Would you output the entries below only from the line containing "public or private school" through the line containing "SEC. 7-1-9 DUTY", exactly as they stand and with both ends included?
(Material shown begins)
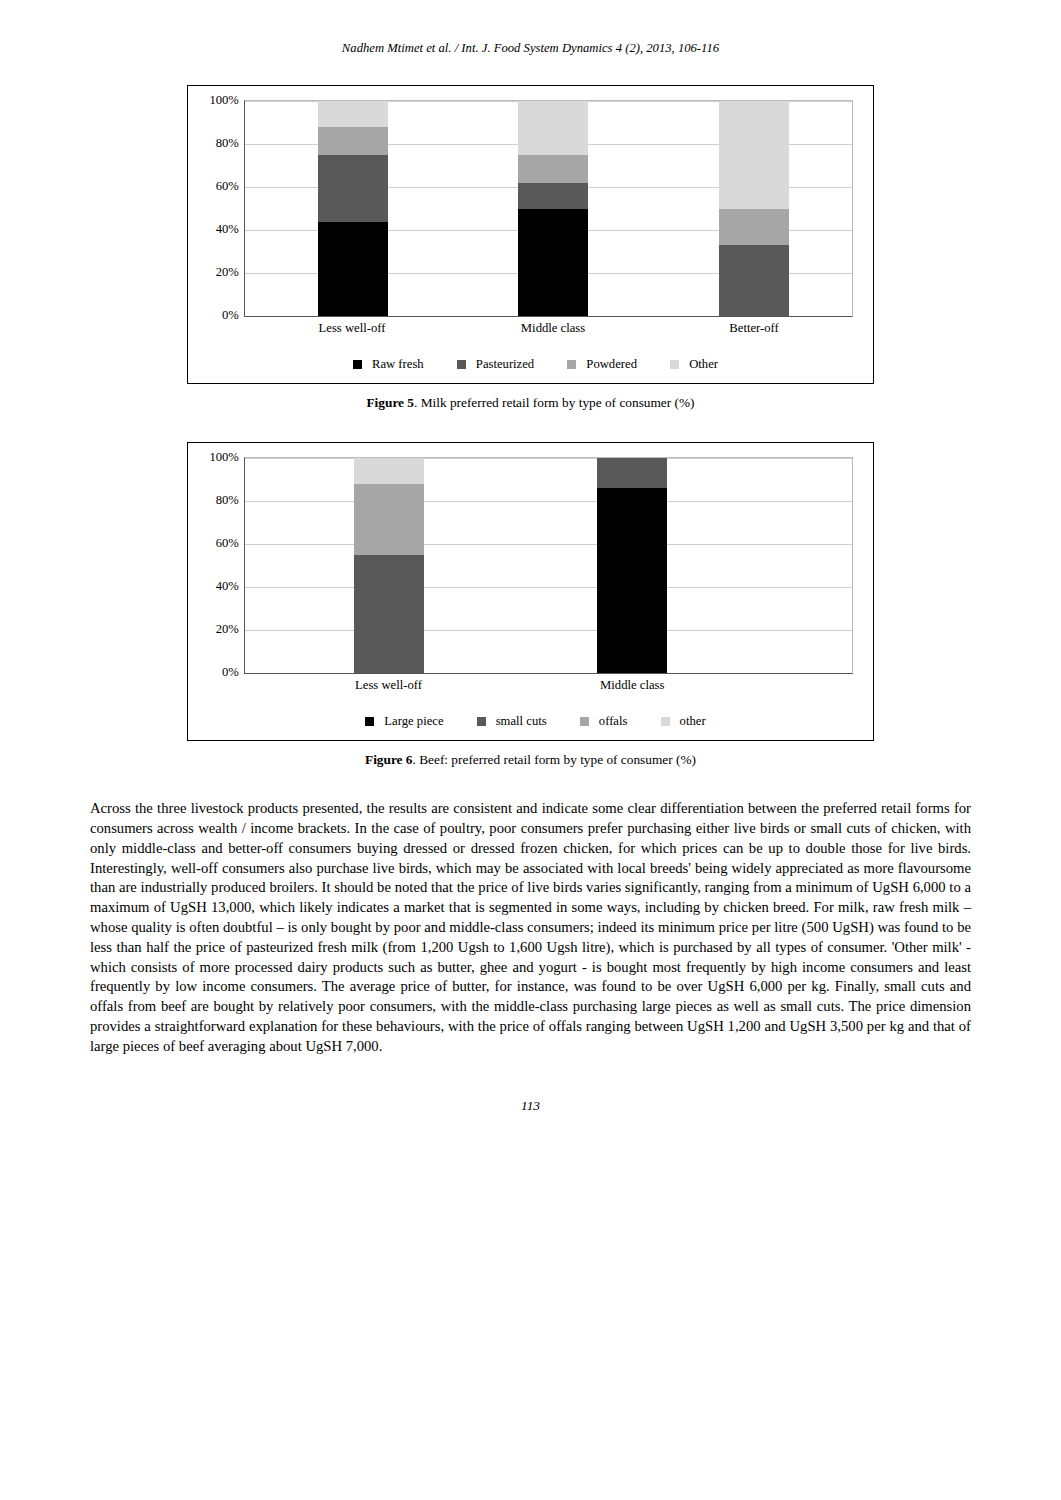Nadhem Mtimet et al. / Int. J. Food System Dynamics 4 (2), 2013, 106-116
100%
80%
60%
40%
20%
0%
Less well-off
Middle class
Better-off
Raw fresh Pasteurized Powdered Other
Figure 5. Milk preferred retail form by type of consumer (%)
100%
80%
60%
40%
20%
0%
Less well-off
Middle class
Large piece small cuts offals other
Figure 6. Beef: preferred retail form by type of consumer (%)
Across the three livestock products presented, the results are consistent and indicate some clear differentiation between the preferred retail forms for consumers across wealth / income brackets. In the case of poultry, poor consumers prefer purchasing either live birds or small cuts of chicken, with only middle-class and better-off consumers buying dressed or dressed frozen chicken, for which prices can be up to double those for live birds. Interestingly, well-off consumers also purchase live birds, which may be associated with local breeds' being widely appreciated as more flavoursome than are industrially produced broilers. It should be noted that the price of live birds varies significantly, ranging from a minimum of UgSH 6,000 to a maximum of UgSH 13,000, which likely indicates a market that is segmented in some ways, including by chicken breed. For milk, raw fresh milk – whose quality is often doubtful – is only bought by poor and middle-class consumers; indeed its minimum price per litre (500 UgSH) was found to be less than half the price of pasteurized fresh milk (from 1,200 Ugsh to 1,600 Ugsh litre), which is purchased by all types of consumer. 'Other milk' - which consists of more processed dairy products such as butter, ghee and yogurt - is bought most frequently by high income consumers and least frequently by low income consumers. The average price of butter, for instance, was found to be over UgSH 6,000 per kg. Finally, small cuts and offals from beef are bought by relatively poor consumers, with the middle-class purchasing large pieces as well as small cuts. The price dimension provides a straightforward explanation for these behaviours, with the price of offals ranging between UgSH 1,200 and UgSH 3,500 per kg and that of large pieces of beef averaging about UgSH 7,000.
113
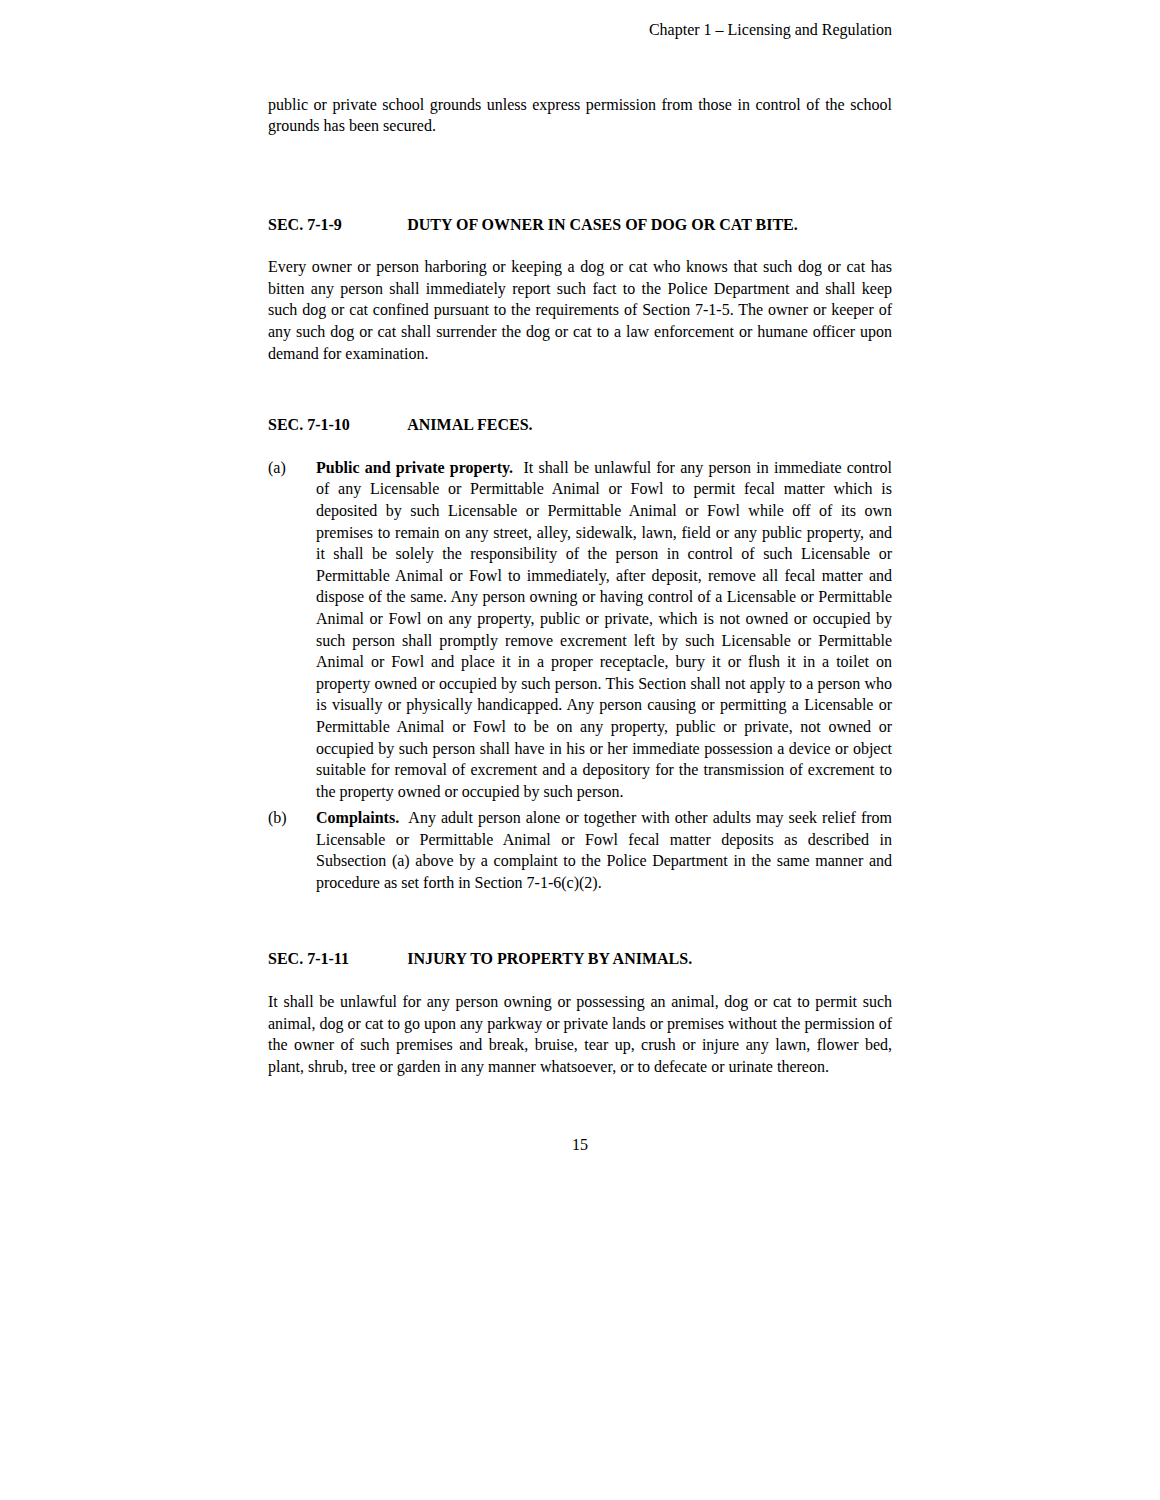Chapter 1 – Licensing and Regulation
public or private school grounds unless express permission from those in control of the school grounds has been secured.
SEC. 7-1-9 DUTY OF OWNER IN CASES OF DOG OR CAT BITE.
Every owner or person harboring or keeping a dog or cat who knows that such dog or cat has bitten any person shall immediately report such fact to the Police Department and shall keep such dog or cat confined pursuant to the requirements of Section 7-1-5. The owner or keeper of any such dog or cat shall surrender the dog or cat to a law enforcement or humane officer upon demand for examination.
SEC. 7-1-10 ANIMAL FECES.
(a)
Public and private property. It shall be unlawful for any person in immediate control of any Licensable or Permittable Animal or Fowl to permit fecal matter which is deposited by such Licensable or Permittable Animal or Fowl while off of its own premises to remain on any street, alley, sidewalk, lawn, field or any public property, and it shall be solely the responsibility of the person in control of such Licensable or Permittable Animal or Fowl to immediately, after deposit, remove all fecal matter and dispose of the same. Any person owning or having control of a Licensable or Permittable Animal or Fowl on any property, public or private, which is not owned or occupied by such person shall promptly remove excrement left by such Licensable or Permittable Animal or Fowl and place it in a proper receptacle, bury it or flush it in a toilet on property owned or occupied by such person. This Section shall not apply to a person who is visually or physically handicapped. Any person causing or permitting a Licensable or Permittable Animal or Fowl to be on any property, public or private, not owned or occupied by such person shall have in his or her immediate possession a device or object suitable for removal of excrement and a depository for the transmission of excrement to the property owned or occupied by such person.
(b)
Complaints. Any adult person alone or together with other adults may seek relief from Licensable or Permittable Animal or Fowl fecal matter deposits as described in Subsection (a) above by a complaint to the Police Department in the same manner and procedure as set forth in Section 7-1-6(c)(2).
SEC. 7-1-11 INJURY TO PROPERTY BY ANIMALS.
It shall be unlawful for any person owning or possessing an animal, dog or cat to permit such animal, dog or cat to go upon any parkway or private lands or premises without the permission of the owner of such premises and break, bruise, tear up, crush or injure any lawn, flower bed, plant, shrub, tree or garden in any manner whatsoever, or to defecate or urinate thereon.
15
(Material shown ends)
* **Your solution**:
public or private school grounds unless express permission from those in control of the school grounds has been secured.
SEC. 7-1-9 DUTY OF OWNER IN CASES OF DOG OR CAT BITE.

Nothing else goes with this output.